Three Men on the Bummel

George came in later in the day. He said:

“Well, do you think everything will be ready?”

I said: “Everything will be ready by Wednesday, except, perhaps, you and Harris.”

He said: “Is the tandem all right?”

“The tandem,” I said, “is well.”

He said: “You don’t think it wants overhauling?”

Age and experience

I replied: “Age and experience have taught me that there are few matters concerning which a man does well to be positive. Consequently, there remain to me now but a limited number of questions upon which I feel any degree of certainty. Among such still-unshaken beliefs, however, is the conviction that that tandem does not want overhauling. I also feel a presentiment that, provided my life is spared, no human being between now and Wednesday morning is going to overhaul it.”

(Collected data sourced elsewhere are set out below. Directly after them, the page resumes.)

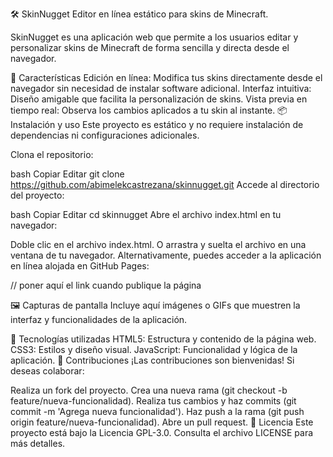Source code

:🛠️ SkinNugget
Editor en línea estático para skins de Minecraft.

SkinNugget es una aplicación web que permite a los usuarios editar y personalizar skins de Minecraft de forma sencilla y directa desde el navegador.

🚀 Características
Edición en línea: Modifica tus skins directamente desde el navegador sin necesidad de instalar software adicional.
Interfaz intuitiva: Diseño amigable que facilita la personalización de skins.
Vista previa en tiempo real: Observa los cambios aplicados a tu skin al instante.
📦 Instalación y uso
Este proyecto es estático y no requiere instalación de dependencias ni configuraciones adicionales.

Clona el repositorio:

bash
Copiar
Editar
git clone https://github.com/abimelekcastrezana/skinnugget.git
Accede al directorio del proyecto:

bash
Copiar
Editar
cd skinnugget
Abre el archivo index.html en tu navegador:

Doble clic en el archivo index.html.
O arrastra y suelta el archivo en una ventana de tu navegador.
Alternativamente, puedes acceder a la aplicación en línea alojada en GitHub Pages:

// poner aquí el link cuando publique la página

🖼️ Capturas de pantalla
Incluye aquí imágenes o GIFs que muestren la interfaz y funcionalidades de la aplicación.

🔧 Tecnologías utilizadas
HTML5: Estructura y contenido de la página web.
CSS3: Estilos y diseño visual.
JavaScript: Funcionalidad y lógica de la aplicación.
🤝 Contribuciones
¡Las contribuciones son bienvenidas! Si deseas colaborar:

Realiza un fork del proyecto.
Crea una nueva rama (git checkout -b feature/nueva-funcionalidad).
Realiza tus cambios y haz commits (git commit -m 'Agrega nueva funcionalidad').
Haz push a la rama (git push origin feature/nueva-funcionalidad).
Abre un pull request.
📄 Licencia
Este proyecto está bajo la Licencia GPL-3.0. Consulta el archivo LICENSE para más detalles.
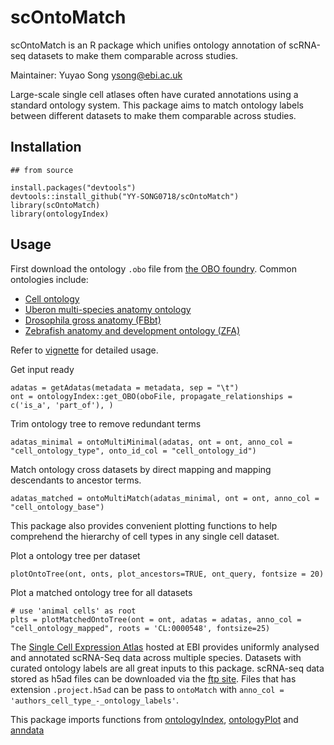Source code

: # scOntoMatch
scOntoMatch is an R package which unifies ontology annotation of scRNA-seq datasets to make them comparable across studies.


Maintainer: Yuyao Song <ysong@ebi.ac.uk>

Large-scale single cell atlases often have curated annotations using a standard ontology system. 
This package aims to match ontology labels between different datasets to make them comparable across studies. 

## Installation

```
## from source

install.packages("devtools")
devtools::install_github("YY-SONG0718/scOntoMatch")
library(scOntoMatch)
library(ontologyIndex)
```

## Usage
First download the ontology `.obo` file from [the OBO foundry](https://obofoundry.org/). Common ontologies include:

  -  [Cell ontology](https://obofoundry.org/ontology/cl.html)
  -  [Uberon multi-species anatomy ontology](https://obofoundry.org/ontology/uberon.html) 
  -  [Drosophila gross anatomy (FBbt)](https://obofoundry.org/ontology/fbbt.html)
  -  [Zebrafish anatomy and development ontology (ZFA)](https://obofoundry.org/ontology/zfa.html)

Refer to [vignette](https://github.com/YY-SONG0718/scOntoMatch/blob/main/vignettes/scOntoMatch_vignette.Rmd) for detailed usage.

Get input ready
```
adatas = getAdatas(metadata = metadata, sep = "\t")
ont = ontologyIndex::get_OBO(oboFile, propagate_relationships = c('is_a', 'part_of'), )
```

Trim ontology tree to remove redundant terms

```
adatas_minimal = ontoMultiMinimal(adatas, ont = ont, anno_col = "cell_ontology_type", onto_id_col = "cell_ontology_id")
```

Match ontology cross datasets by direct mapping and mapping descendants to ancestor terms. 

```
adatas_matched = ontoMultiMatch(adatas_minimal, ont = ont, anno_col = "cell_ontology_base")
```


This package also provides convenient plotting functions to help comprehend the hierarchy of cell types in any single cell dataset. 

Plot a ontology tree per dataset
```
plotOntoTree(ont, onts, plot_ancestors=TRUE, ont_query, fontsize = 20)
```
Plot a matched ontology tree for all datasets

```
# use 'animal cells' as root
plts = plotMatchedOntoTree(ont = ont, adatas = adatas, anno_col = "cell_ontology_mapped", roots = 'CL:0000548', fontsize=25)
```                                 

The [Single Cell Expression Atlas](https://www.ebi.ac.uk/gxa/sc/home) hosted at EBI provides uniformly analysed and annotated scRNA-Seq data across multiple species. 
Datasets with curated ontology labels are all great inputs to this package. scRNA-seq data stored as h5ad files can be downloaded via the [ftp site](http://ftp.ebi.ac.uk/pub/databases/microarray/data/atlas/sc_experiments/). 
Files that has extension `.project.h5ad` can be pass to `ontoMatch` with `anno_col = 'authors_cell_type_-_ontology_labels'`. 


This package imports functions from [ontologyIndex](https://cran.r-project.org/web/packages/ontologyIndex/index.html), [ontologyPlot](https://cran.rstudio.com/web/packages/ontologyPlot/index.html) and 
[anndata](https://cran.r-project.org/web/packages/anndata/index.html)
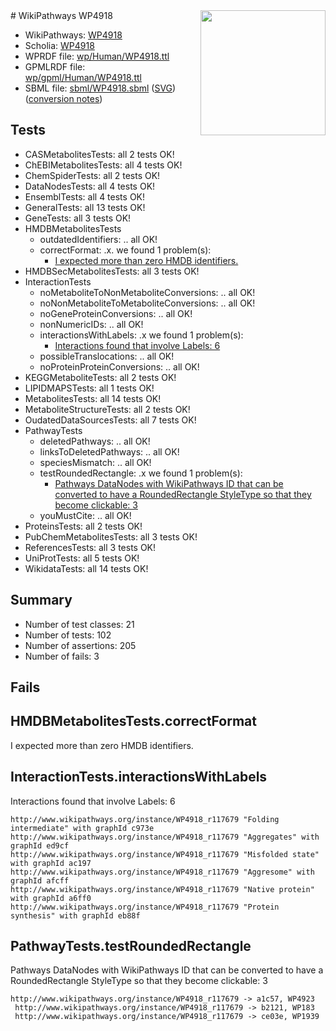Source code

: <img style="float: right; width: 200px" src="../logo.png" />
# WikiPathways WP4918

* WikiPathways: [WP4918](https://identifiers.org/wikipathways:WP4918)
* Scholia: [WP4918](https://scholia.toolforge.org/wikipathways/WP4918)
* WPRDF file: [wp/Human/WP4918.ttl](../wp/Human/WP4918.ttl)
* GPMLRDF file: [wp/gpml/Human/WP4918.ttl](../wp/gpml/Human/WP4918.ttl)
* SBML file: [sbml/WP4918.sbml](../sbml/WP4918.sbml) ([SVG](../sbml/WP4918.svg)) ([conversion notes](../sbml/WP4918.txt))

## Tests
* CASMetabolitesTests: all 2 tests OK!
* ChEBIMetabolitesTests: all 4 tests OK!
* ChemSpiderTests: all 2 tests OK!
* DataNodesTests: all 4 tests OK!
* EnsemblTests: all 4 tests OK!
* GeneralTests: all 13 tests OK!
* GeneTests: all 3 tests OK!
* HMDBMetabolitesTests
    * outdatedIdentifiers: .. all OK!
    * correctFormat: .x. we found 1 problem(s):
        * [I expected more than zero HMDB identifiers.](#ad154c1e)
* HMDBSecMetabolitesTests: all 3 tests OK!
* InteractionTests
    * noMetaboliteToNonMetaboliteConversions: .. all OK!
    * noNonMetaboliteToMetaboliteConversions: .. all OK!
    * noGeneProteinConversions: .. all OK!
    * nonNumericIDs: .. all OK!
    * interactionsWithLabels: .x we found 1 problem(s):
        * [Interactions found that involve Labels: 6](#630d267d)
    * possibleTranslocations: .. all OK!
    * noProteinProteinConversions: .. all OK!
* KEGGMetaboliteTests: all 2 tests OK!
* LIPIDMAPSTests: all 1 tests OK!
* MetabolitesTests: all 14 tests OK!
* MetaboliteStructureTests: all 2 tests OK!
* OudatedDataSourcesTests: all 7 tests OK!
* PathwayTests
    * deletedPathways: .. all OK!
    * linksToDeletedPathways: .. all OK!
    * speciesMismatch: .. all OK!
    * testRoundedRectangle: .x we found 1 problem(s):
        * [Pathways DataNodes with WikiPathways ID that can be converted to have a RoundedRectangle StyleType so that they become clickable: 3](#9fbad3cd)
    * youMustCite: .. all OK!
* ProteinsTests: all 2 tests OK!
* PubChemMetabolitesTests: all 3 tests OK!
* ReferencesTests: all 3 tests OK!
* UniProtTests: all 5 tests OK!
* WikidataTests: all 14 tests OK!


## Summary

* Number of test classes: 21
* Number of tests: 102
* Number of assertions: 205
* Number of fails: 3

## Fails

<a name="ad154c1e" />

## HMDBMetabolitesTests.correctFormat

I expected more than zero HMDB identifiers.
<a name="630d267d" />

## InteractionTests.interactionsWithLabels

Interactions found that involve Labels: 6
```
http://www.wikipathways.org/instance/WP4918_r117679 "Folding intermediate" with graphId c973e
http://www.wikipathways.org/instance/WP4918_r117679 "Aggregates" with graphId ed9cf
http://www.wikipathways.org/instance/WP4918_r117679 "Misfolded state" with graphId ac197
http://www.wikipathways.org/instance/WP4918_r117679 "Aggresome" with graphId afcff
http://www.wikipathways.org/instance/WP4918_r117679 "Native protein" with graphId a6ff0
http://www.wikipathways.org/instance/WP4918_r117679 "Protein 
synthesis" with graphId eb88f
```

<a name="9fbad3cd" />

## PathwayTests.testRoundedRectangle

Pathways DataNodes with WikiPathways ID that can be converted to have a RoundedRectangle StyleType so that they become clickable: 3
```
http://www.wikipathways.org/instance/WP4918_r117679 -> a1c57, WP4923
 http://www.wikipathways.org/instance/WP4918_r117679 -> b2121, WP183
 http://www.wikipathways.org/instance/WP4918_r117679 -> ce03e, WP1939
 ```

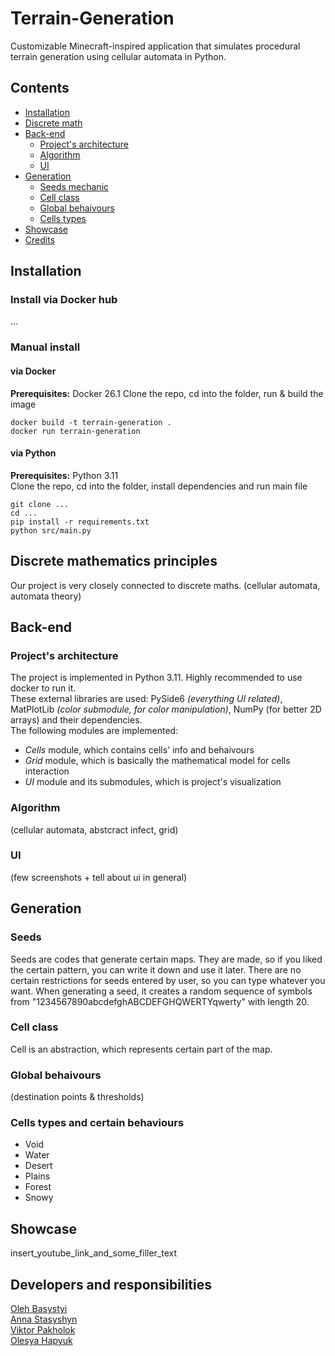 # Terrain-Generation
Customizable Minecraft-inspired application that simulates procedural terrain generation using cellular automata in Python.
## Contents
- [Installation](#installation)
- [Discrete math](#discrete-mathematics-principles)
- [Back-end](#back-end)
    - [Project's architecture](#projects-architecture)
    - [Algorithm](#algorithm)
    - [UI](#ui)
- [Generation](#terrain-generation)
    - [Seeds mechanic](#seeds)
    - [Cell class](#cell-class)
    - [Global behaivours](#global-behaivours)
    - [Cells types](#cells-types-and-certain-behaviours)
- [Showcase](#showcase)
- [Credits](#credits)

## Installation
### Install via Docker hub
...
### Manual install
#### via Docker
**Prerequisites:** Docker 26.1
Clone the repo, cd into the folder, run & build the image
```
docker build -t terrain-generation .
docker run terrain-generation
```
#### via Python
**Prerequisites:** Python 3.11  
Clone the repo, cd into the folder, install dependencies and run main file
```
git clone ...
cd ...
pip install -r requirements.txt
python src/main.py
```
## Discrete mathematics principles
Our project is very closely connected to discrete maths.
(cellular automata, automata theory)
## Back-end
### Project's architecture
The project is implemented in Python 3.11. Highly recommended to use docker to run it.  
These external libraries are used: PySide6 *(everything UI related)*, MatPlotLib *(color submodule, for color manipulation)*, NumPy (for better 2D arrays) and their dependencies.  
The following modules are implemented:
* *Cells* module, which contains cells' info and behaivours
* *Grid* module, which is basically the mathematical model for cells interaction
* *UI* module and its submodules, which is project's visualization
### Algorithm
(cellular automata, abstcract infect, grid)
### UI
(few screenshots + tell about ui in general)
## Generation
### Seeds
Seeds are codes that generate certain maps. They are made, so if you liked the certain pattern, you can write it down and use it later. There are no certain restrictions for seeds entered by user, so you can type whatever you want. When generating a seed, it creates a random sequence of symbols from "1234567890abcdefghABCDEFGHQWERTYqwerty" with length 20.
### Cell class
Cell is an abstraction, which represents certain part of the map.
### Global behaivours
(destination points & thresholds)
### Cells types and certain behaviours
* Void
* Water
* Desert
* Plains
* Forest
* Snowy

## Showcase
insert_youtube_link_and_some_filler_text
## Developers and responsibilities
[Oleh Basystyi](https://github.com/n1n1n1q)  
[Anna Stasyshyn](https://github.com/annastasyshyn)  
[Viktor Pakholok](https://github.com/viktorpakholok)  
[Olesya Hapyuk](https://github.com/olkaleska)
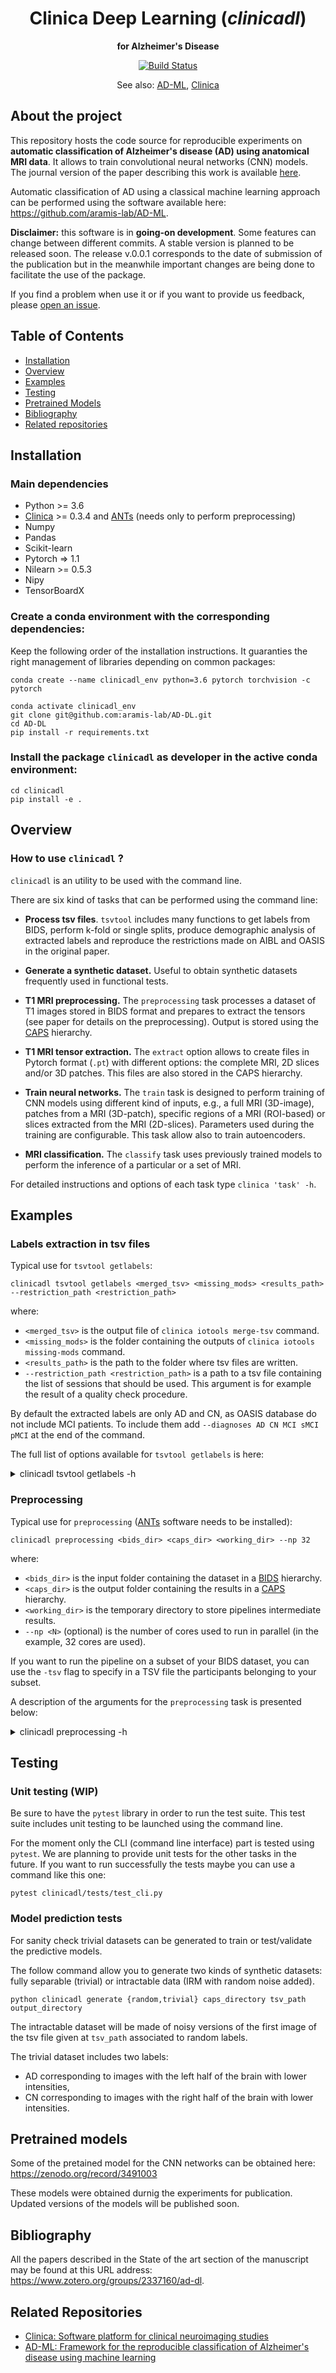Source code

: <h1 align="center">
  Clinica Deep Learning (<i>clinicadl</i>)
</h1>

<p align="center"><strong>for Alzheimer's Disease</strong></p>

<p align="center">
  <a href="https://ci.inria.fr/clinicadl/job/AD-DL/job/master/">
    <img src="https://ci.inria.fr/clinicadl/buildStatus/icon?job=AD-DL%2Fmaster" alt="Build Status">
  </a>
</p>

<p align="center">
  See also:
  <a href="#related-repositories">AD-ML</a>,
  <a href="#related-repositories">Clinica</a>
</p>


## About the project

This repository hosts the code source for reproducible experiments on
**automatic classification of Alzheimer's disease (AD) using anatomical MRI
data**.
It allows to train convolutional neural networks (CNN) models.
The journal version of the paper describing this work is available
[here](https://doi.org/10.1016/j.media.2020.101694).

Automatic classification of AD using a classical machine learning approach can
be performed using the software available here:
<https://github.com/aramis-lab/AD-ML>.

**Disclaimer:** this software is in **going-on development**. Some features can
change between different commits. A stable version is planned to be released
soon.  The release v.0.0.1 corresponds to the date of submission of the
publication but in the meanwhile important changes are being done to facilitate
the use of the package. 

If you find a problem when use it or if you want to provide us feedback, please
[open an issue](https://github.com/aramis-lab/ad-dl/issues).

## Table of Contents
- [Installation](#installation)
- [Overview](#overview)
- [Examples](#examples)
- [Testing](#testing)
- [Pretrained Models](#models)
- [Bibliography](#bibliography)
- [Related repositories](#related-repositories)

## Installation

### Main dependencies
- Python >= 3.6
- [Clinica](http://www.clinica.run/) >= 0.3.4 and [ANTs](https://stnava.github.io/ANTs/) (needs only to perform preprocessing)
- Numpy
- Pandas
- Scikit-learn
- Pytorch => 1.1
- Nilearn >= 0.5.3
- Nipy
- TensorBoardX

### Create a conda environment with the corresponding dependencies:
Keep the following order of the installation instructions.
It guaranties the right management of libraries depending on common packages:


```{.sourceCode .bash}
conda create --name clinicadl_env python=3.6 pytorch torchvision -c pytorch

conda activate clinicadl_env
git clone git@github.com:aramis-lab/AD-DL.git
cd AD-DL
pip install -r requirements.txt
```

### Install the package `clinicadl` as developer in the active conda environment:

```{.sourceCode .bash}
cd clinicadl
pip install -e .
```

## Overview

### How to use `clinicadl` ?

`clinicadl` is an utility to be used with the command line.

There are six kind of tasks that can be performed using the command line:

- **Process tsv files**. ``tsvtool`` includes many functions to get labels from
  BIDS, perform k-fold or single splits, produce demographic analysis of
  extracted labels and reproduce the restrictions made on AIBL and OASIS in the
  original paper.

- **Generate a synthetic dataset.** Useful to obtain synthetic datasets
  frequently used in functional tests.

- **T1 MRI preprocessing.** The `preprocessing` task processes a dataset of T1
  images stored in BIDS format and prepares to extract the tensors (see paper
  for details on the preprocessing). Output is stored using the
  [CAPS](http://www.clinica.run/doc/CAPS/Introduction/) hierarchy.

- **T1 MRI tensor extraction.** The `extract` option allows to create files in
  Pytorch format (`.pt`) with different options: the complete MRI, 2D slices
  and/or 3D patches. This files are also stored in the CAPS hierarchy.

- **Train neural networks.** The `train` task is designed to perform training
  of CNN models using different kind of inputs, e.g., a full MRI (3D-image),
  patches from a MRI (3D-patch), specific regions of a MRI (ROI-based) or
  slices extracted from the MRI (2D-slices). Parameters used during the
  training are configurable. This task allow also to train autoencoders.

- **MRI classification.** The `classify` task uses previously trained models
  to perform the inference of a particular or a set of MRI.

For detailed instructions and options of each task type  `clinica 'task' -h`.

## Examples

### Labels extraction in tsv files

Typical use for `tsvtool getlabels`:

```text
clinicadl tsvtool getlabels <merged_tsv> <missing_mods> <results_path> --restriction_path <restriction_path>
```
where:

  - `<merged_tsv>` is the output file of `clinica iotools merge-tsv` command.
  - `<missing_mods>` is the folder containing the outputs of `clinica iotools missing-mods` command.
  - `<results_path>` is the path to the folder where tsv files are written.
  - `--restriction_path <restriction_path>` is a path to a tsv file containing the list of sessions that should be used.
  This argument is for example the result of a quality check procedure.
  
By default the extracted labels are only AD and CN, as OASIS database do not include
MCI patients. To include them add `--diagnoses AD CN MCI sMCI pMCI` at the end of the command.

The full list of options available for `tsvtool getlabels` is here:

<details>
<summary>
clinicadl tsvtool getlabels -h
</summary>

```{.sourceCode .bash}
usage: clinicadl tsvtool getlabels [-h] [--modality MODALITY]
                                   [--diagnoses {AD,CN,MCI,sMCI,pMCI} [{AD,CN,MCI,sMCI,pMCI} ...]]
                                   [--time_horizon TIME_HORIZON]
                                   [--restriction_path RESTRICTION_PATH]
                                   merged_tsv missing_mods results_path

positional arguments:
  merged_tsv            Path to the file obtained by the command clinica
                        iotools merge-tsv.
  missing_mods          Path to the folder where the outputs of clinica
                        iotools missing-mods are.
  results_path          Path to the folder where tsv files are extracted.

optional arguments:
  -h, --help            show this help message and exit
  --modality MODALITY, -mod MODALITY
                        Modality to select sessions. Sessions which do not
                        include the modality will be excluded.
  --diagnoses {AD,CN,MCI,sMCI,pMCI} [{AD,CN,MCI,sMCI,pMCI} ...]
                        Labels that must be extracted from merged_tsv.
  --time_horizon TIME_HORIZON
                        Time horizon to analyse stability of MCI subjects.
  --restriction_path RESTRICTION_PATH
                        Path to a tsv containing the sessions that can be
                        included.
```
</details>

### Preprocessing
Typical use for `preprocessing` ([ANTs](https://stnava.github.io/ANTs/) software needs to be installed):

```text
clinicadl preprocessing <bids_dir> <caps_dir> <working_dir> --np 32
```
where:

  - `<bids_dir>` is the input folder containing the dataset in a [BIDS](http://www.clinica.run/doc/BIDS/) hierarchy.
  - `<caps_dir>` is the output folder containing the results in a [CAPS](http://www.clinica.run/doc/CAPS/Specifications/) hierarchy.
  - `<working_dir>` is the temporary directory to store pipelines intermediate results.
  - `--np <N>` (optional) is the number of cores used to run in parallel (in the example, 32 cores are used).

If you want to run the pipeline on a subset of your BIDS dataset, you can use
the `-tsv` flag to specify in a TSV file the participants belonging to your
subset.

A description of the arguments for the `preprocessing` task is presented below:
<details>
<summary>
clinicadl preprocessing -h
</summary>
```{.sourceCode .bash}
usage: clinicadl preprocessing [-h] [-np NPROC]
                               bids_dir caps_dir tsv_file working_dir

positional arguments:
  bids_dir              Data using BIDS structure.
  caps_dir              Data using CAPS structure.
  tsv_file              TSV file with subjects/sessions to process.
  working_dir           Working directory to save temporary file.

optional arguments:
  -h, --help            show this help message and exit
  -np NPROC, --nproc NPROC
                        Number of cores used for processing (2 by default)
```
</details>

### Tensor extraction

These are the options available for the `extract` task:

<details>
<summary>
clinicadl extract -h
</summary>
```{.sourceCode .bash}
usage: clinicadl extract [-h] [-ps PATCH_SIZE] [-ss STRIDE_SIZE]
                         [-sd SLICE_DIRECTION] [-sm {original,rgb}]
                         [-np NPROC]
                         caps_dir tsv_file working_dir {slice,patch,whole}

positional arguments:
  caps_dir              Data using CAPS structure.
  tsv_file              TSV file with subjects/sessions to process.
  working_dir           Working directory to save temporary file.
  {slice,patch,whole}   Method used to extract features. Three options:
                        'slice' to get 2D slices from the MRI, 'patch' to get
                        3D volumetric patches or 'whole' to get the complete
                        MRI.

optional arguments:
  -h, --help            show this help message and exit
  -ps PATCH_SIZE, --patch_size PATCH_SIZE
                        Patch size (only for 'patch' extraction) e.g:
                        --patch_size 50
  -ss STRIDE_SIZE, --stride_size STRIDE_SIZE
                        Stride size (only for 'patch' extraction) e.g.:
                        --stride_size 50
  -sd SLICE_DIRECTION, --slice_direction SLICE_DIRECTION
                        Slice direction (only for 'slice' extraction). Three
                        options: '0' -> Sagittal plane, '1' -> Coronal plane
                        or '2' -> Axial plane
  -sm {original,rgb}, --slice_mode {original,rgb}
                        Slice mode (only for 'slice' extraction). Two options:
                        'original' to save one single channel (intensity),
                        'rgb' to saves three channel (with same intensity).
  -np NPROC, --nproc NPROC
                        Number of cores used for processing
```

</details>

## Testing

### Unit testing (WIP)

Be sure to have the `pytest` library in order to run the test suite.  This test
suite includes unit testing to be launched using the command line.

For the moment only the CLI (command line interface) part is tested using
`pytest`. We are planning to provide unit tests for the other tasks in the
future. If you want to run successfully the tests maybe you can use a command
like this one:
```text
pytest clinicadl/tests/test_cli.py
```

### Model prediction tests

For sanity check trivial datasets can be generated to train or test/validate
the predictive models.

The follow command allow you to generate two kinds of synthetic datasets: fully
separable (trivial) or intractable data (IRM with random noise added).

```text
python clinicadl generate {random,trivial} caps_directory tsv_path output_directory
```
The intractable dataset will be made of noisy versions of the first image of
the tsv file given at
`tsv_path` associated to random labels.

The trivial dataset includes two labels:
- AD corresponding to images with the left half of the brain with lower
  intensities,
- CN corresponding to images with the right half of the brain with lower
  intensities.

## Pretrained models 

Some of the pretained model for the CNN networks can be obtained here:
<https://zenodo.org/record/3491003>  

These models were obtained durnig the experiments for publication. 
Updated versions of the models will be published soon.

## Bibliography

All the papers described in the State of the art section of the manuscript may
be found at this URL address: <https://www.zotero.org/groups/2337160/ad-dl>.

## Related Repositories

- [Clinica: Software platform for clinical neuroimaging studies](https://github.com/aramis-lab/clinica)
- [AD-ML: Framework for the reproducible classification of Alzheimer's disease using machine learning](https://github.com/aramis-lab/AD-ML)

George said: “I should not show temper over the matter, if I were you. There will come a day, perhaps not far distant, when that bicycle, with a couple of mountains between it and the nearest repairing shop, will, in spite of your chronic desire for rest, have to be overhauled. Then you will clamour for people to tell you where you put the oil-can, and what you have done with the screw-hammer. Then, while you exert yourself holding the thing steady against a tree, you will suggest that somebody else should clean the chain and pump the back wheel.”

I felt there was justice in George’s rebuke—also a certain amount of prophetic wisdom. I said:

“Forgive me if I seemed unresponsive. The truth is, Harris was round here this morning—”

George said: “Say no more; I understand. Besides, what I came to talk to you about was another matter. Look at that.”